**ABOUT THIS EXERCISE:** All of the data below is to be output without alteration.

[Saved data entries]

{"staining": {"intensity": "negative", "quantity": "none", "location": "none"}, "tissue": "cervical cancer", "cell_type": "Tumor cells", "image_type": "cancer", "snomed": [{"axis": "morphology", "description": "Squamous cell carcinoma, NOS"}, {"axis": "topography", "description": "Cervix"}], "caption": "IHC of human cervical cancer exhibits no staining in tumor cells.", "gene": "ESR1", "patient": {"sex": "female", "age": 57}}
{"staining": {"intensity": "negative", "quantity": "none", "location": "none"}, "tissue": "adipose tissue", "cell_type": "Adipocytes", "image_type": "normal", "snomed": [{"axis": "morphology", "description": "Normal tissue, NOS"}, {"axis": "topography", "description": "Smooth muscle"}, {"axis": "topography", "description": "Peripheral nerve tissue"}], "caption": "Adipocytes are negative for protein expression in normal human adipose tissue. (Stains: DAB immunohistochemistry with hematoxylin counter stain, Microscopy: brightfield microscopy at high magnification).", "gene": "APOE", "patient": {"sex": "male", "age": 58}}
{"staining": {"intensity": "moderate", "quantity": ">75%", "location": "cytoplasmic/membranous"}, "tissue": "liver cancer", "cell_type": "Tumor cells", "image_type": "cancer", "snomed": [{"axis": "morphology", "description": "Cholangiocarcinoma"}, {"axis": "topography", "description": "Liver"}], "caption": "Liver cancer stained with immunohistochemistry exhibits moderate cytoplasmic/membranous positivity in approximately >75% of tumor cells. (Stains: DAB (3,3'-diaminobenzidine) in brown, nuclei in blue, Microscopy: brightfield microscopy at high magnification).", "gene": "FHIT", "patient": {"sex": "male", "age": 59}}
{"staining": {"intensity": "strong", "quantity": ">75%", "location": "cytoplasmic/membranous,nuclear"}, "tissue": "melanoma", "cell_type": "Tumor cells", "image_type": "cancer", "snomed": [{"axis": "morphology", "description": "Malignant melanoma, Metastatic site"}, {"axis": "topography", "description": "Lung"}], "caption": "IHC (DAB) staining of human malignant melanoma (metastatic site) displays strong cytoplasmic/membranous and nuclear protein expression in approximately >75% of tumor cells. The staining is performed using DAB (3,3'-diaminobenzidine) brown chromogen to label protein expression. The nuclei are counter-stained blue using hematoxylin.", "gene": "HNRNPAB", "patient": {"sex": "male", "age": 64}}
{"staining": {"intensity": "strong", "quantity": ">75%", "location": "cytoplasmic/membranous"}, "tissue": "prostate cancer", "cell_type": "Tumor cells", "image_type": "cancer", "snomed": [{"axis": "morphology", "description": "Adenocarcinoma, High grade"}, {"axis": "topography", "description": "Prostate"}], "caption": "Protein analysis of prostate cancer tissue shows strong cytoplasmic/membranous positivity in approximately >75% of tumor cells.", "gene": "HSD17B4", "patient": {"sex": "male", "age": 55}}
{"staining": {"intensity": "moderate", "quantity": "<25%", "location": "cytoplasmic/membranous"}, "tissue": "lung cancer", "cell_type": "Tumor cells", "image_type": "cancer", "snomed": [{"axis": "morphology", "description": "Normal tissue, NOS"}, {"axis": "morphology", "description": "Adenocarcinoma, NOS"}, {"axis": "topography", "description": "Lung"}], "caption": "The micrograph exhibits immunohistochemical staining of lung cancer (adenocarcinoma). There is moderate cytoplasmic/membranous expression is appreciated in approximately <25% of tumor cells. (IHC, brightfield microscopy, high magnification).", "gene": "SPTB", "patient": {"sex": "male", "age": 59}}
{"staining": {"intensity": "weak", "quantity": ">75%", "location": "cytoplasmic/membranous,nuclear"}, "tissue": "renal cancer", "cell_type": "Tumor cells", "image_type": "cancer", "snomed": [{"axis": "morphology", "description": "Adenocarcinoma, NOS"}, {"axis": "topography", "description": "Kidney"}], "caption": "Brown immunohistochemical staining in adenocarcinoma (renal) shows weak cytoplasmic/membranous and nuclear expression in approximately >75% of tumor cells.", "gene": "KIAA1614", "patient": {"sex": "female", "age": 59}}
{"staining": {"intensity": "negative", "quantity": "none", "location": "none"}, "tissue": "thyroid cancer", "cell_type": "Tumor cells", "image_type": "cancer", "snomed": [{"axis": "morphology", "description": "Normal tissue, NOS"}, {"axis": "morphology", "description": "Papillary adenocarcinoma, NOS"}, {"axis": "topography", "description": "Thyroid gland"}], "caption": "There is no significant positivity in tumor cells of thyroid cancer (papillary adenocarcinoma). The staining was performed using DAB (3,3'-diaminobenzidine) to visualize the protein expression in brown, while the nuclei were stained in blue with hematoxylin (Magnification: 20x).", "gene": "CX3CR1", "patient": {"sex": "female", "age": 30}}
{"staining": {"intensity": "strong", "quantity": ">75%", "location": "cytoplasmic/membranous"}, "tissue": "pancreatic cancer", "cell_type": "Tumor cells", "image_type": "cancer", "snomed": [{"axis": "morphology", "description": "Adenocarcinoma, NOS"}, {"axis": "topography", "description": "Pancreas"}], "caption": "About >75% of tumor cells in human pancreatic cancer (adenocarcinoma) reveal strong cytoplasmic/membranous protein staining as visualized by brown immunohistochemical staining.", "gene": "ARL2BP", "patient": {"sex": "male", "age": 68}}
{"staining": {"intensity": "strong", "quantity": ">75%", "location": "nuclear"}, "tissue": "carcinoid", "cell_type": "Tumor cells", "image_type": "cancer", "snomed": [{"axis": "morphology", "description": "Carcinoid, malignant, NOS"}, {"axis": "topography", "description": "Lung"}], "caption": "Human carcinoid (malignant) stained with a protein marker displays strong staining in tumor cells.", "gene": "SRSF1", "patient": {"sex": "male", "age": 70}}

**RESPONSE FOR THIS EXERCISE:**
{"staining": {"intensity": "negative", "quantity": "none", "location": "none"}, "tissue": "cervical cancer", "cell_type": "Tumor cells", "image_type": "cancer", "snomed": [{"axis": "morphology", "description": "Squamous cell carcinoma, NOS"}, {"axis": "topography", "description": "Cervix"}], "caption": "IHC of human cervical cancer exhibits no staining in tumor cells.", "gene": "ESR1", "patient": {"sex": "female", "age": 57}}
{"staining": {"intensity": "negative", "quantity": "none", "location": "none"}, "tissue": "adipose tissue", "cell_type": "Adipocytes", "image_type": "normal", "snomed": [{"axis": "morphology", "description": "Normal tissue, NOS"}, {"axis": "topography", "description": "Smooth muscle"}, {"axis": "topography", "description": "Peripheral nerve tissue"}], "caption": "Adipocytes are negative for protein expression in normal human adipose tissue. (Stains: DAB immunohistochemistry with hematoxylin counter stain, Microscopy: brightfield microscopy at high magnification).", "gene": "APOE", "patient": {"sex": "male", "age": 58}}
{"staining": {"intensity": "moderate", "quantity": ">75%", "location": "cytoplasmic/membranous"}, "tissue": "liver cancer", "cell_type": "Tumor cells", "image_type": "cancer", "snomed": [{"axis": "morphology", "description": "Cholangiocarcinoma"}, {"axis": "topography", "description": "Liver"}], "caption": "Liver cancer stained with immunohistochemistry exhibits moderate cytoplasmic/membranous positivity in approximately >75% of tumor cells. (Stains: DAB (3,3'-diaminobenzidine) in brown, nuclei in blue, Microscopy: brightfield microscopy at high magnification).", "gene": "FHIT", "patient": {"sex": "male", "age": 59}}
{"staining": {"intensity": "strong", "quantity": ">75%", "location": "cytoplasmic/membranous,nuclear"}, "tissue": "melanoma", "cell_type": "Tumor cells", "image_type": "cancer", "snomed": [{"axis": "morphology", "description": "Malignant melanoma, Metastatic site"}, {"axis": "topography", "description": "Lung"}], "caption": "IHC (DAB) staining of human malignant melanoma (metastatic site) displays strong cytoplasmic/membranous and nuclear protein expression in approximately >75% of tumor cells. The staining is performed using DAB (3,3'-diaminobenzidine) brown chromogen to label protein expression. The nuclei are counter-stained blue using hematoxylin.", "gene": "HNRNPAB", "patient": {"sex": "male", "age": 64}}
{"staining": {"intensity": "strong", "quantity": ">75%", "location": "cytoplasmic/membranous"}, "tissue": "prostate cancer", "cell_type": "Tumor cells", "image_type": "cancer", "snomed": [{"axis": "morphology", "description": "Adenocarcinoma, High grade"}, {"axis": "topography", "description": "Prostate"}], "caption": "Protein analysis of prostate cancer tissue shows strong cytoplasmic/membranous positivity in approximately >75% of tumor cells.", "gene": "HSD17B4", "patient": {"sex": "male", "age": 55}}
{"staining": {"intensity": "moderate", "quantity": "<25%", "location": "cytoplasmic/membranous"}, "tissue": "lung cancer", "cell_type": "Tumor cells", "image_type": "cancer", "snomed": [{"axis": "morphology", "description": "Normal tissue, NOS"}, {"axis": "morphology", "description": "Adenocarcinoma, NOS"}, {"axis": "topography", "description": "Lung"}], "caption": "The micrograph exhibits immunohistochemical staining of lung cancer (adenocarcinoma). There is moderate cytoplasmic/membranous expression is appreciated in approximately <25% of tumor cells. (IHC, brightfield microscopy, high magnification).", "gene": "SPTB", "patient": {"sex": "male", "age": 59}}
{"staining": {"intensity": "weak", "quantity": ">75%", "location": "cytoplasmic/membranous,nuclear"}, "tissue": "renal cancer", "cell_type": "Tumor cells", "image_type": "cancer", "snomed": [{"axis": "morphology", "description": "Adenocarcinoma, NOS"}, {"axis": "topography", "description": "Kidney"}], "caption": "Brown immunohistochemical staining in adenocarcinoma (renal) shows weak cytoplasmic/membranous and nuclear expression in approximately >75% of tumor cells.", "gene": "KIAA1614", "patient": {"sex": "female", "age": 59}}
{"staining": {"intensity": "negative", "quantity": "none", "location": "none"}, "tissue": "thyroid cancer", "cell_type": "Tumor cells", "image_type": "cancer", "snomed": [{"axis": "morphology", "description": "Normal tissue, NOS"}, {"axis": "morphology", "description": "Papillary adenocarcinoma, NOS"}, {"axis": "topography", "description": "Thyroid gland"}], "caption": "There is no significant positivity in tumor cells of thyroid cancer (papillary adenocarcinoma). The staining was performed using DAB (3,3'-diaminobenzidine) to visualize the protein expression in brown, while the nuclei were stained in blue with hematoxylin (Magnification: 20x).", "gene": "CX3CR1", "patient": {"sex": "female", "age": 30}}
{"staining": {"intensity": "strong", "quantity": ">75%", "location": "cytoplasmic/membranous"}, "tissue": "pancreatic cancer", "cell_type": "Tumor cells", "image_type": "cancer", "snomed": [{"axis": "morphology", "description": "Adenocarcinoma, NOS"}, {"axis": "topography", "description": "Pancreas"}], "caption": "About >75% of tumor cells in human pancreatic cancer (adenocarcinoma) reveal strong cytoplasmic/membranous protein staining as visualized by brown immunohistochemical staining.", "gene": "ARL2BP", "patient": {"sex": "male", "age": 68}}
{"staining": {"intensity": "strong", "quantity": ">75%", "location": "nuclear"}, "tissue": "carcinoid", "cell_type": "Tumor cells", "image_type": "cancer", "snomed": [{"axis": "morphology", "description": "Carcinoid, malignant, NOS"}, {"axis": "topography", "description": "Lung"}], "caption": "Human carcinoid (malignant) stained with a protein marker displays strong staining in tumor cells.", "gene": "SRSF1", "patient": {"sex": "male", "age": 70}}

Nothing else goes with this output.